4. Joint Interests with Right of Survivorship

a. If two people hold prop by joint tenancy with right of survivorship OR tenants of the entirety when the first of the two dies then prop passes automatically to survivor

i. If more than two parties hold prop in joint tenancy, at the death of the first to die, the decedent’s share is divided equally among surviving joint tenants

ii. Is non-probate asset

iii. Not restricted to real property → can hold bank accts and brokerage accts in joint tenancy

(a) UPC §6-302 authorizes registration of securities in “beneficiary form” which indicates “the intention of the owners regarding the person who will become the owner of the security upon the death of the owner”

b. Franklin v. Anna National Bank (53)

i. Gen rules for joint interest in banking acct

(a) $ belongs to whoever who deposited it, other party can’t withdraw until right of survivorship kicks in

(1) If either party withdraws more than the proportion they have deposited, other party can have a claim against them

(b) In NY → if deposit $ in joint acct then that is a gift and can’t revoke it

ii. Evidence necessary to overcome presumption of intent to pass proceeds to survivor

(a) Clear and convincing standard that depositor created acct only for convenience OR

(b) Revoked survivorship provision during his lifetime

iii. Joint accts during the depositor’s lifetime: Different uses

(a) Depositor fears that they will be physically incapable of doing their own banking and for convenience reasons wants someone else’s name on acct

(b) Depositor wants to assure the acct passes to joint tenant at depositor’s death without going through probate, BUT depositor doesn’t want to give joint tenant right of withdrawal during depositor’s lifetime

(c) Depositor wants to confer on joint tenant all the rights associated with joint tenancy

iv. POD (Payable on Death) accounts

(a) Depositor doesn’t want to joint tenancy but wants $ to go to someone at death

(b) Cts typically don’t enforce b/c not transferring any interest during depositor’s life, so POD designation is like a will without the formality so won’t enforce

v. UPC: § 6-203: Allows POD or agency designation for one or more people

II. Intestacy

1. Intro

a. Intestacy statutes are mechanism that cts use to distribute property when

i. Decedent dies with no will

ii. Decedent has executed a will but it fails to make a complete disposition of their property b/c

(a) No residual clause (not a complete disposition)

(b) Residual clause invalid → violates rule against perp

(c) Successful will contest and no valid prior will to take effect

b. Policy objective is effectuating intent of decedent

i. Ways to achieve this

(a) Hearing to figure out what dec would have wanted (what they do in China)

(1) waste of time and resources

(b) Intestacy statutes give the disposition of assets that we think a majority of people would want

ii.
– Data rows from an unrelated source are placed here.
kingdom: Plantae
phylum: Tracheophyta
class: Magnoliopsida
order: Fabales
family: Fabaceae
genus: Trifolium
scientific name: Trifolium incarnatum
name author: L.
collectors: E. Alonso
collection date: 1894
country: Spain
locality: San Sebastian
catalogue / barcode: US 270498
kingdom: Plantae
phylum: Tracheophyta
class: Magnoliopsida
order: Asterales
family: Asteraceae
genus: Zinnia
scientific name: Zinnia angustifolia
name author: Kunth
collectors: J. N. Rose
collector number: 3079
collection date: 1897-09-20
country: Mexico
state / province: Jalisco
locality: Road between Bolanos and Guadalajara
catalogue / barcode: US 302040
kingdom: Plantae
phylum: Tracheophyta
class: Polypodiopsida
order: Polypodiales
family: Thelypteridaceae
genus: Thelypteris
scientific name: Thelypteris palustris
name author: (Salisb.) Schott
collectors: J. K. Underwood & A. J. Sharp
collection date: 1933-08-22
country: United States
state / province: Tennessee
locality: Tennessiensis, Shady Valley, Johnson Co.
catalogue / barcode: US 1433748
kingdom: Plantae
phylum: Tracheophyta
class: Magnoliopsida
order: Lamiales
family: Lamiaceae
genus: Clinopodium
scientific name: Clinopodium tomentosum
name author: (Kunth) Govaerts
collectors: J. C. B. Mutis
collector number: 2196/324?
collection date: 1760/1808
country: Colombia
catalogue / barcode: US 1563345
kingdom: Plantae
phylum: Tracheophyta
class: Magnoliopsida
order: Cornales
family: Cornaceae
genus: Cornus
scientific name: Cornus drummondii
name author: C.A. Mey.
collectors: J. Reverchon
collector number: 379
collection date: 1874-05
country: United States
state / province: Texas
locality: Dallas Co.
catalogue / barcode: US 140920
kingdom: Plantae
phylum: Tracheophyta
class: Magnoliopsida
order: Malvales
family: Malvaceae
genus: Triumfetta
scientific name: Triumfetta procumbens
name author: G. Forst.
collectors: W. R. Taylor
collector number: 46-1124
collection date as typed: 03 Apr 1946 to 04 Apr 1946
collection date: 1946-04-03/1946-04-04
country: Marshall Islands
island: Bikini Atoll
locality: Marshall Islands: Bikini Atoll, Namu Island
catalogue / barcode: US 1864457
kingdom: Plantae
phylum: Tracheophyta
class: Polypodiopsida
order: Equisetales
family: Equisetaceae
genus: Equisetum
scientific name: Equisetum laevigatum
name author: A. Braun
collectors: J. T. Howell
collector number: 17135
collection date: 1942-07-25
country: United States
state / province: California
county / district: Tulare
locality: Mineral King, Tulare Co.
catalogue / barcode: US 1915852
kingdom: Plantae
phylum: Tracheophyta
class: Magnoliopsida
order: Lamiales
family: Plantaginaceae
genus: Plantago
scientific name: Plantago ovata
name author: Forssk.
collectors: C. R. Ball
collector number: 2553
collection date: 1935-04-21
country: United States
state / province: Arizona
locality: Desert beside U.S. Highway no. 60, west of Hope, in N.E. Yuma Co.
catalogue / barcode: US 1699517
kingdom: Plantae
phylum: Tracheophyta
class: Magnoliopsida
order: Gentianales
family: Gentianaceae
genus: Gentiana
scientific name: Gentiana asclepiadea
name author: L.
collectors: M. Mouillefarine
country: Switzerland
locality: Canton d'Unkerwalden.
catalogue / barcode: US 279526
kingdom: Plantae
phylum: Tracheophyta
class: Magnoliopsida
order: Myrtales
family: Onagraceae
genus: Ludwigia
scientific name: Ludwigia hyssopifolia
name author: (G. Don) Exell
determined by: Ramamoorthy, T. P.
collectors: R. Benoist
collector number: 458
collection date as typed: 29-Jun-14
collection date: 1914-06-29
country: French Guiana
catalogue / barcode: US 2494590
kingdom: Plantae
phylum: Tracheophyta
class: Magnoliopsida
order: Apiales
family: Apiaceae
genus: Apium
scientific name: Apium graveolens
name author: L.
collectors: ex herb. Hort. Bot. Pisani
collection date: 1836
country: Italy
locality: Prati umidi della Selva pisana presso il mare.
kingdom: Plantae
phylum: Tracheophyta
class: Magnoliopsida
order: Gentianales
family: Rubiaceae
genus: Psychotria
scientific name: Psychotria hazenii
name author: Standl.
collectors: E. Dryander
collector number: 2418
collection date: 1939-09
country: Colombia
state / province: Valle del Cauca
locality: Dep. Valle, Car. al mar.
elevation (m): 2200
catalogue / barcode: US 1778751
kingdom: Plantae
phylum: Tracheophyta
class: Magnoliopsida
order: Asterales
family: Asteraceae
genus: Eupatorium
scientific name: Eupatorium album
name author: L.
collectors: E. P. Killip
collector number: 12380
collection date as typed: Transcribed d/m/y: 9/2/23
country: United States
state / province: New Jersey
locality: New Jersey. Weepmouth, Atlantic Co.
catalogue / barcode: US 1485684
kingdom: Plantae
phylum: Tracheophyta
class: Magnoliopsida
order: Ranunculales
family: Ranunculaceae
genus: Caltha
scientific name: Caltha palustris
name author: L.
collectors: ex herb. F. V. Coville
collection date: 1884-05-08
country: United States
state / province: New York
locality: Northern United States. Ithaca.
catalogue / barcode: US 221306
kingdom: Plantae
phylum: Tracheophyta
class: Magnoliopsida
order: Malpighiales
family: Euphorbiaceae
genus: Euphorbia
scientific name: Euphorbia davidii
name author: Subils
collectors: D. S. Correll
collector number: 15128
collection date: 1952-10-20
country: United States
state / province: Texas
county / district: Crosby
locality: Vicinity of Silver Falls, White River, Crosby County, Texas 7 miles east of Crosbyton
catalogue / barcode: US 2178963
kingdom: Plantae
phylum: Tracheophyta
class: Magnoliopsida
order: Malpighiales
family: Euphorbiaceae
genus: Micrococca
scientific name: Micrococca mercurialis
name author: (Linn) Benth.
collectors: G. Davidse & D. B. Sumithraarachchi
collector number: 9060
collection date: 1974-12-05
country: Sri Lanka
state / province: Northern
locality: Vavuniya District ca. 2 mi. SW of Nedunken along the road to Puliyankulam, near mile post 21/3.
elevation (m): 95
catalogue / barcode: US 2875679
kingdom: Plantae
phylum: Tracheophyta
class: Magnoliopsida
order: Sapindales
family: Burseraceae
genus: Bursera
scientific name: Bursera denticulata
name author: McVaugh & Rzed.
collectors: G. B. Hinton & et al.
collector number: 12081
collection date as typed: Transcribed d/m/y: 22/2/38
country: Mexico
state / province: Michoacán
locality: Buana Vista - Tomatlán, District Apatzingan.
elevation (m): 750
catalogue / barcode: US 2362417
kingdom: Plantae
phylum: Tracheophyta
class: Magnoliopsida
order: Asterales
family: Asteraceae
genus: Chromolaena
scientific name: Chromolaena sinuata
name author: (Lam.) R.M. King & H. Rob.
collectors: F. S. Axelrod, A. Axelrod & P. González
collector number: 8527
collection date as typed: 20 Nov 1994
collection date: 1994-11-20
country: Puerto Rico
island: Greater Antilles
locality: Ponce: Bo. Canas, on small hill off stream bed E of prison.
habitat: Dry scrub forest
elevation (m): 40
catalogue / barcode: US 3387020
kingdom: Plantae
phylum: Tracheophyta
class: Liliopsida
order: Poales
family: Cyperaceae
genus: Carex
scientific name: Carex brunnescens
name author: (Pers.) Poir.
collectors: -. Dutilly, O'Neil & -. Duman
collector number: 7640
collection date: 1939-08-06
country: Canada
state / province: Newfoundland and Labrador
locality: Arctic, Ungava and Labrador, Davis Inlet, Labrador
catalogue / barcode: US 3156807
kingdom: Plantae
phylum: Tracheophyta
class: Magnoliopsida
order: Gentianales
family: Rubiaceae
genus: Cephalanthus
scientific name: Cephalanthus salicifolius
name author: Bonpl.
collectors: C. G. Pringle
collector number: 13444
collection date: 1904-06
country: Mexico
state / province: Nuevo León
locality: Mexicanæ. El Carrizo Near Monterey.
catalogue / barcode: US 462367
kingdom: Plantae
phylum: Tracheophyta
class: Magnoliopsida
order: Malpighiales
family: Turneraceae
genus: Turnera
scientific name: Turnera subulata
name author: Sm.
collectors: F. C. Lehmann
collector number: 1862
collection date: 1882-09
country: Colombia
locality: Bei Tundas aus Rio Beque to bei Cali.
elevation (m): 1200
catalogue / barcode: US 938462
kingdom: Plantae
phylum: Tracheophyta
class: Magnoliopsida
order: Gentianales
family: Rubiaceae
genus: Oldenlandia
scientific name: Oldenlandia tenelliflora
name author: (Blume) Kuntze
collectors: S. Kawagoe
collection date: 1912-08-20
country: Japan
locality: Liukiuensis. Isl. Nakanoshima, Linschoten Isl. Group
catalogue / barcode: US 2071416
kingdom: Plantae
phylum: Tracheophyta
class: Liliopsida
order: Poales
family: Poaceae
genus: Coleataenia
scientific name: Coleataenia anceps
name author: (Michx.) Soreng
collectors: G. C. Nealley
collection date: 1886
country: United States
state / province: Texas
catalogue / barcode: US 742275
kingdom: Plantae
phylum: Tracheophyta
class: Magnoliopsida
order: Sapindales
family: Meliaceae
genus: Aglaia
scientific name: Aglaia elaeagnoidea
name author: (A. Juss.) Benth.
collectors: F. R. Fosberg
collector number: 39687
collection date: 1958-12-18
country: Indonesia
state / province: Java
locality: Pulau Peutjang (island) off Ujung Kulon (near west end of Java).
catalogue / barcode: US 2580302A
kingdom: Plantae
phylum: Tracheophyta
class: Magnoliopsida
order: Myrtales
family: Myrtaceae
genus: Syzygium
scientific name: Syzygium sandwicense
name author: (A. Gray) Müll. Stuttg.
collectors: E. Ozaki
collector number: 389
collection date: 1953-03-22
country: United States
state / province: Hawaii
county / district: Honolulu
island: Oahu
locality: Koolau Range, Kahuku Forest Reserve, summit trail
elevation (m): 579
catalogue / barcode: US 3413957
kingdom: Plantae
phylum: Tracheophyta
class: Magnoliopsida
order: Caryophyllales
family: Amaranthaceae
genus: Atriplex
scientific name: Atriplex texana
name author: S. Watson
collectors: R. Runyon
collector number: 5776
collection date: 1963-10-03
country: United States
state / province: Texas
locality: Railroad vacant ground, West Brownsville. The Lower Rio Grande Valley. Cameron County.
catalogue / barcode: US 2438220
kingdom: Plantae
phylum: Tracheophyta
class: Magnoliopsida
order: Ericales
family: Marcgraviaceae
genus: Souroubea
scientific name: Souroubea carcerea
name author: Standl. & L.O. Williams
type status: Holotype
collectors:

Why don’t we just have policy of escheating to state if no will?

(a) Excessively punitive

c. Basic definitions, consistent concepts throughout the states

i. When decedent leaves suriviving issue, nobody but spouse and issue are going to take

(a) Issue = Descendants (children, grandchildren)

(1) Spouse is not issue

ii. When decedent leaves no spouse, no issue → parents, grandparents, people you are descended from

iii. Collateral relative = people descended from your ancestors (siblings, nieces, nephews)

iv. p. 67 → table on consanguinity

v. Only blood relatives and surviving spouse inherit

(a) Laughing heir statutes → preclude inheritance by relatives too remote → escheats to state

(b) Some domestic partnership statutes

2. UPC (p. 70)

§ 2-101. Intestate Succession

(a) Any part of a decedent’s estate not effectively disposed of by will passes by intestate succession to the decedent’s heirs as prescribed in this Code, except as modified by the decedent’s will

(b) A decedent by will may expressly exclude or limit the right of an individual or class to succeed to property of the decedent passing by intestate succession. If that individual or a member of that class survives the decedent, the share of the decedent’s intestate estate to which that individual or class would have succeeded passes as if that individual or each member of that class has disclaimed his (or her) intestate share.